Batal Iyad, Fradkin Dmitriy, Harrison James, Moerchen Fabian, Hauskrecht Milos
Dept. of Computer Science, University of Pittsburgh,
Siemens Corporate Research,
KDD. 2012;2012:280-288. doi: 10.1145/2339530.2339578.
Improving the performance of classifiers using pattern mining techniques has been an active topic of data mining research. In this work we introduce the recent temporal pattern mining framework for finding predictive patterns for monitoring and event detection problems in complex multivariate time series data.

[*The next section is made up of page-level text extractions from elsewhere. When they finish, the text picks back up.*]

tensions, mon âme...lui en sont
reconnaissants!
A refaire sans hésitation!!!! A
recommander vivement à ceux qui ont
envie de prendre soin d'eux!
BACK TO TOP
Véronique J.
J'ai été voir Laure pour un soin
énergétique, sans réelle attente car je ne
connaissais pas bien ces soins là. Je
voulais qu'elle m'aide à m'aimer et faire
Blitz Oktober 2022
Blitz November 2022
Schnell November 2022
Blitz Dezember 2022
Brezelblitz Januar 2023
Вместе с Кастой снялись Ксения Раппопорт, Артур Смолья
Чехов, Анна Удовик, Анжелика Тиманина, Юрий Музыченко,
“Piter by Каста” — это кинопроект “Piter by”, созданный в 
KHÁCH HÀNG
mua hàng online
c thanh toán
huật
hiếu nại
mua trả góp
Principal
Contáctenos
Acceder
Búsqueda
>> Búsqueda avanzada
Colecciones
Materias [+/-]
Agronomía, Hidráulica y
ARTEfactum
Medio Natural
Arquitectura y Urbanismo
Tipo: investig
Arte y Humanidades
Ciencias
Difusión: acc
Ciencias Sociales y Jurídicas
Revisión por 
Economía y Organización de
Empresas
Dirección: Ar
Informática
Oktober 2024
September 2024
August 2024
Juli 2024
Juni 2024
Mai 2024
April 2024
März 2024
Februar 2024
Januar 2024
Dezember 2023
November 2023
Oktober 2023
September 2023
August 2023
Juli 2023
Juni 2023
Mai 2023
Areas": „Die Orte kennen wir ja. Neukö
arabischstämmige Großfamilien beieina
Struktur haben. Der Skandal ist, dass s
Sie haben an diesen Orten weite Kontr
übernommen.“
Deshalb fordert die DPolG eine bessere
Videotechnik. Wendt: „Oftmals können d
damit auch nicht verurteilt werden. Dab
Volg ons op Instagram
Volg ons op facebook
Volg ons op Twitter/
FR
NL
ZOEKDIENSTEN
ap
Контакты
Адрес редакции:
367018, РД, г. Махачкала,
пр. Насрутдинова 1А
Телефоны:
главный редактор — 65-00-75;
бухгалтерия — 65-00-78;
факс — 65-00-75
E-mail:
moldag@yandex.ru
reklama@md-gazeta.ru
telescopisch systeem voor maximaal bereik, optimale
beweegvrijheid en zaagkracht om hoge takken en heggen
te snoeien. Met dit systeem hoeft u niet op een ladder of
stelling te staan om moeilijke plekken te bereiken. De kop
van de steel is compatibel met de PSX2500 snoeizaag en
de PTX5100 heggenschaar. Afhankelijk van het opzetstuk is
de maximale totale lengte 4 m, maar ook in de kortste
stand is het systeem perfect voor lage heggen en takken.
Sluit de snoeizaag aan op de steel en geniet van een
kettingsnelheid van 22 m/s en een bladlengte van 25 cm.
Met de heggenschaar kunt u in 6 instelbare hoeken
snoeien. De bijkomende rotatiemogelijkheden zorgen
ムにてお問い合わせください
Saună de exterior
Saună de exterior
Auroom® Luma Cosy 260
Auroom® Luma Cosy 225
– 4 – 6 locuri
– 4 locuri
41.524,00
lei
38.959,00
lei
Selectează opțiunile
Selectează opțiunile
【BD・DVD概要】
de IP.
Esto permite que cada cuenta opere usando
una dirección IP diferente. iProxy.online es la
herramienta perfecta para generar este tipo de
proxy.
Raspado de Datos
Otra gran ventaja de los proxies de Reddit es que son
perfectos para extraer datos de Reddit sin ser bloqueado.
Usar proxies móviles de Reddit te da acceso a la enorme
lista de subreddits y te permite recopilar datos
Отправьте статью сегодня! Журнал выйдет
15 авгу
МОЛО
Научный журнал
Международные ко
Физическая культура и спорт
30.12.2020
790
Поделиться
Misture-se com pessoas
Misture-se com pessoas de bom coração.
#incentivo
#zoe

This framework first converts time series into time-interval sequences of temporal abstractions. It then constructs more complex temporal patterns backwards in time using temporal operators. We apply our framework to health care data of 13,558 diabetic patients and show its benefits by efficiently finding useful patterns for detecting and diagnosing adverse medical conditions that are associated with diabetes.
使用模式挖掘技术提高分类器的性能一直是数据挖掘研究的一个活跃主题。在这项工作中,我们介绍了最近的时间模式挖掘框架,用于在复杂的多变量时间序列数据中寻找用于监测和事件检测问题的预测模式。该框架首先将时间序列转换为时间抽象的时间间隔序列。然后,它使用时间运算符在时间上向后构建更复杂的时间模式。我们将我们的框架应用于13558名糖尿病患者的医疗数据,并通过有效地找到用于检测和诊断与糖尿病相关的不良医疗状况的有用模式来展示其优势。